Page excerpt -
§ §

|Newbie question - Neck strain||kac|
May 10, 2001 9:01 AM
|I just purchased my first road bike a week or so ago, and I've only logged about a hundred miles. My problem is that after my rides, my neck gets sore from watching the road in an aero position. This is especially noticeable if I ride a long time in the drops.
Is this most likely a fit question, or since I'm new to road riding, do I simply need to stretch out my neck muscles/ligaments? If it's a fit issue, will raising my head set possibly help me out?
|Raise the bars. Raise the bars. Raise the...||Cory|
May 10, 2001 9:21 AM
I won't go through the whole recitation I do every time anybody complains about neck strain, but that's an excellent reason to raise your handlebars to the level of your saddle, or no more than an inch below. You may be able to do it by flipping your stem, or you may need a new one.
Warning: Lance doesn't ride that way, and everybody you meet will tell you it's wrong. You may even think it looks dorky when you see your reflection in a window. But your neck won't hurt, and when you need to go aero, you can still get down on the drops. It's what they were designed for.

§ §

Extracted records
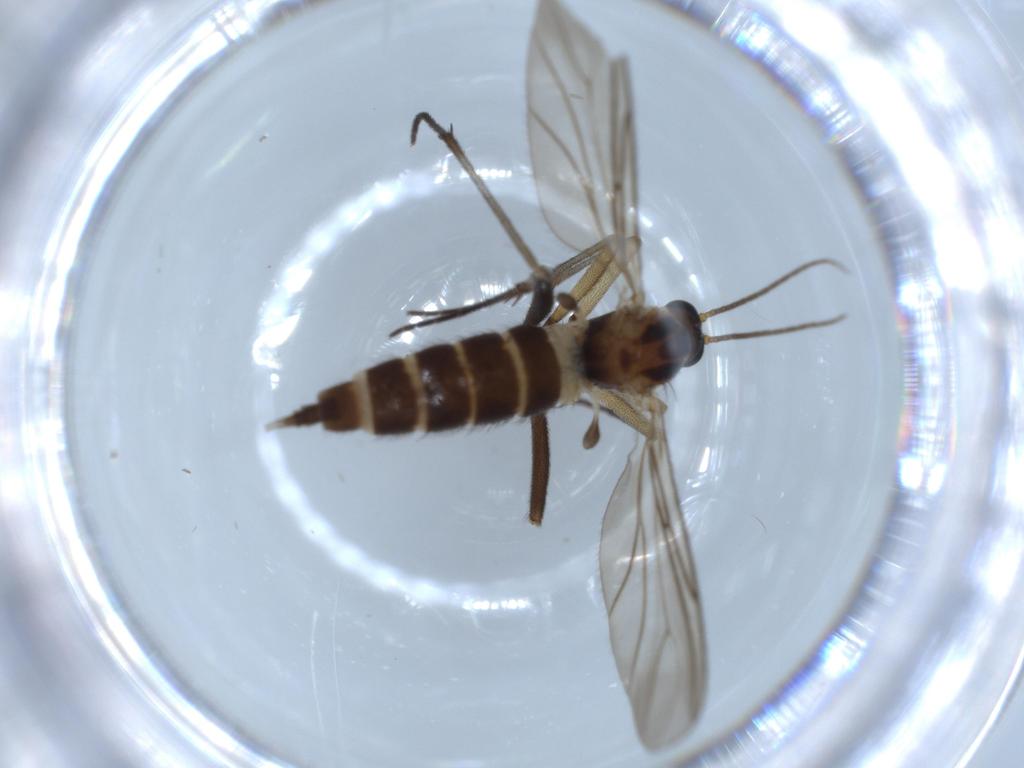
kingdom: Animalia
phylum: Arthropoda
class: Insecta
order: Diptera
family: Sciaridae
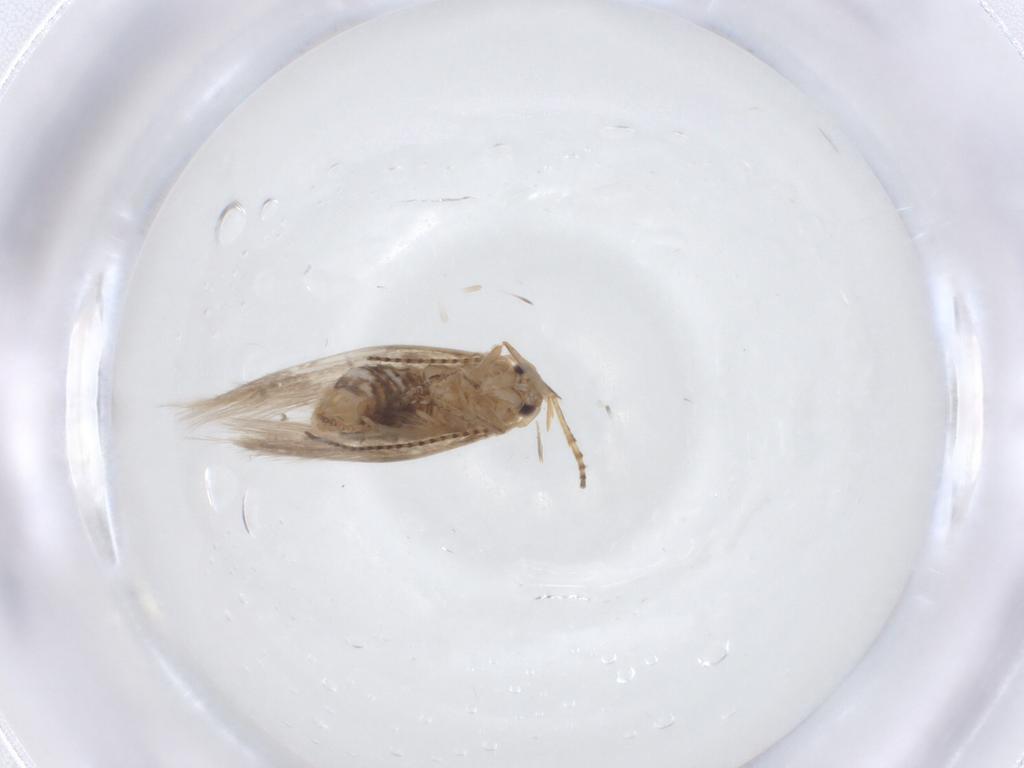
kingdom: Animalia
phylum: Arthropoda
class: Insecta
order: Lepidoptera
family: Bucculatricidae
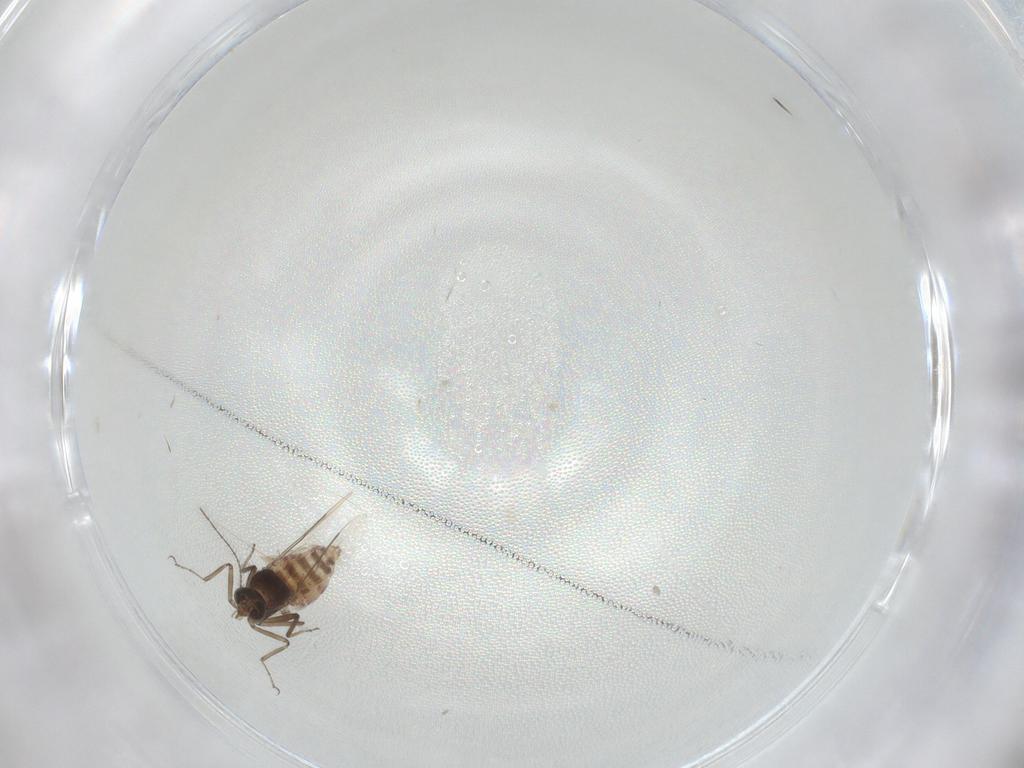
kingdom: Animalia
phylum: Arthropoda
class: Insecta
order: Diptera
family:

§ §

Set tasks -
• A. Answer these questions using the neck strain thread:
(i) About how many miles had the new rider logged on the road bike?
(ii) How far below the saddle does the reply say the handlebars should sit at most?
(iii) What two ways of raising the bars does the reply mention?
• B. In the neck strain thread, please turn the paragraph beginning "Warning: Lance doesn't ride that way" into a short list that keeps its main points.
• C. Write the next part of the neck strain thread, picking up after its final sentence.

Task-by-task outputs -
• A.
(i) About a hundred miles.
(ii) No more than an inch below the saddle.
(iii) Flipping the stem or getting a new one.

• B.
- Lance doesn't ride with his bars set that way.
- Everybody you meet will say it's wrong.
- You may think it looks dorky when you see your reflection in a window.
- Your neck won't hurt.
- You can still get down on the drops when you need to go aero, which is what they were designed for.

• C.
But if you don't want to do that, you can do lots of stretches and strengthening exercises for your neck (probably ought to be doing them anyway), and eventually it will work out.
|actually ive seen lance pretty unaero||ishmael|
May 10, 2001 9:13 PM
|his stem was really raised...it was an older shot with a quill stem...another reason to raise your stem|
|Stem Option||no excuses|
May 10, 2001 10:06 AM
|Your LBS should be willing to work with you on the fit issue. For me the solution was replacing a long stem with a shorter one that has a slight rise. The neck relief for me was immediate.
If you didn't acquire the bike through a bike shop (I bought a used bike), you need to find an LBS that can help you through the fit issues.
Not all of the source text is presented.